内科診療所への定期通院だけでは、がん予防や早期発見に対する取り組みが不十分な場合があります。 高血圧、糖尿病、脂質異常症などの生活習慣病がある場合、内科診療所への定期通院が一般的です。これらの病気に対する食生活の改善や運動は、確かにがん予防に寄与することができます。しかし、これらの対策だけではがんを予防するには不十分であり、節酒や禁煙、さらにはB型・C型肝炎ウイルスやヘリコバクター・ピロリ菌の検査と治療も重要な要素です(1)。多くの内科医はこれらを積極的に提案しますが、もし今まで機会がなかった場合は、かかりつけ医に相談することをお勧めします。

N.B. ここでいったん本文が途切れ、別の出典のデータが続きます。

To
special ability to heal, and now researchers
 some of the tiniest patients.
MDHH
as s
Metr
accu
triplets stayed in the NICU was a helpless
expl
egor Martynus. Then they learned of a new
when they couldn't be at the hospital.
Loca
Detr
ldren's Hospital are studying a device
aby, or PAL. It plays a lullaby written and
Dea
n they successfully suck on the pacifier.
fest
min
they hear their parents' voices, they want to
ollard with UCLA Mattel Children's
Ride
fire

患者様からのだるさや体重減少の訴え、または貧血がきっかけでがんが早期に発見されることがあります。 しかし、早期がんでは症状が現れないことも多いため、市町村が提供するがん検診(子宮、乳房、大腸、肺、胃)を受けることが非常に重要です。特に、子宮頸がんや乳がん検診は内科診療所では提供されていないことが多いため、女性はこれらの検診を行っている医療機関を受診することをお勧めします。

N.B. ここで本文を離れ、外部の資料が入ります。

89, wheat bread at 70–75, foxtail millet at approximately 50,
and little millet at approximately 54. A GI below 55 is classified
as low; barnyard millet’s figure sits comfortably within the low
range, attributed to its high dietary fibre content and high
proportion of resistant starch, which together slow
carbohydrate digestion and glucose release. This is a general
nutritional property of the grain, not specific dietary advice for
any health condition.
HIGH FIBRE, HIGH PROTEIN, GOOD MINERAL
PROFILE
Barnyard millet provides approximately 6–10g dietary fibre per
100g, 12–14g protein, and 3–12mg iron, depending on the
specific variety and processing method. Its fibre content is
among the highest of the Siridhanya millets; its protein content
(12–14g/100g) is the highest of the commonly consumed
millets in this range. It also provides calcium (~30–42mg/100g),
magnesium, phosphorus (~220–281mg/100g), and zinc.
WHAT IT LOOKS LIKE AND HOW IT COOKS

対象者 | 検査 | 間隔 | 当院で行える検査 |
20~ 69歳 | 子宮頸がん検診 (頸部細胞診) | 2年 | |
40~ 74歳 | 乳がん検診 (マンモグラフィ) | 2年 | |
45~ 75歳 | 大腸がん検診 (便潜血) | 1年 | ○ |
50~ 80歳 | 肺がん検診 (胸部レントゲン) | 1年 | △ (保険診療のみ) |
50~ 80歳 | 胃がん検診 (胃カメラ) | 2年 | △ (保険診療のみ) |
子宮、乳房、大腸、肺、胃のがん検診以外に、全ての患者様に推奨できる検査は特定されていません。 これは、検査の有効性や費用対効果などの面からです。前立腺がんのPSA検査や他の腫瘍マーカー検査、全身を撮影するPET検査は、利益と不利益を慎重に考慮した上で受けるべき検査とされています。市町村のがん検診以外の検査については、かかりつけ医との相談を通じて検討することが推奨されます。